Mr Prescott told the Independent on Sunday yesterday: "Now that we have got global warming into some legal framework, we now need to toughen up on protecting our oceans.

"What happened at Kyoto showed that Europe can be a major force for change in the international environmental scene. Britain hopes to use the presidency to ensure that it is. My own close involvement with the sea convinces me of the importance of protecting it."

As he will tell tomorrow's conference - organised by the Advisory Committee on Oil Pollution of the Sea - the Deputy Prime Minister has long had a strong personal "commitment" to the issue. A former seaman, and a passionate diver, he went into politics partly to reform 19th-century acts which still governed Britain's shipping in the 1960s.

As MP for Hull, he has watched the port's fishing fleet decline. He was give his first government job as a junior transport minister - by Lord Callaghan, who is chairing tomorrow's conference - on the strength of his marine experience. And in 1983 he swam down the Thames in protest against dumping radioactive waste at sea.

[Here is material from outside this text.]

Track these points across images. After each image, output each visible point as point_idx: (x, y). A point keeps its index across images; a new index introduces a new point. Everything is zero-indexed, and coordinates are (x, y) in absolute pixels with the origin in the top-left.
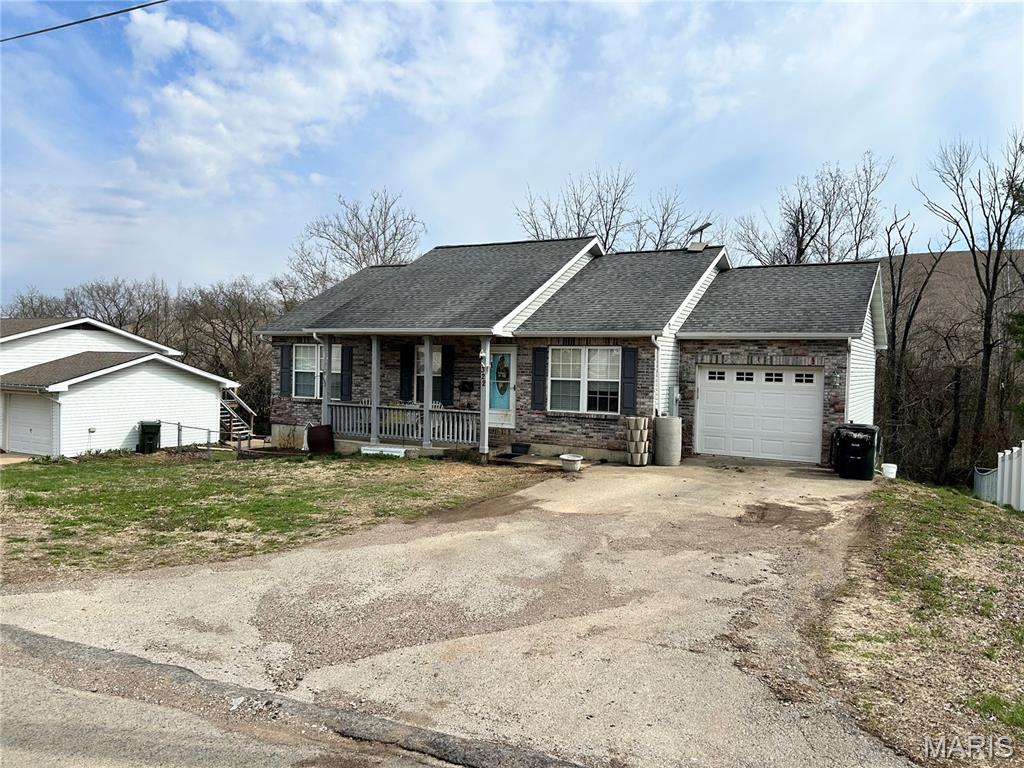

In his speech he will outline "seven threats to the seven seas": pollution from ships; dumping waste; discharges from the land; overfishing; exploitation of oil, gas and other minerals; coastal development; and global warming, and he will propose a series of measures for tackling them.

n He wants the EU to draw up an agreement, by the time Britain's presidency ends this summer, on disposing of offshore installations such as Brent Spar.

n He plans to throw the EU's weight behind UN attempts to get the world's governments to agree on an international treaty controlling pollution discharged from land to the sea. And he will tomorrow assure the Swedish environment minister that the government is clamping down on radioactive emissions from Sellafield.

n He will chair a special joint meeting of EU fisheries and environment ministers in March to examine ways of stopping overfishing in the North Sea.

n He will use the presidency to press for new rules on discharging waste from ships and wants to get more countries to agree to ban dumping at sea.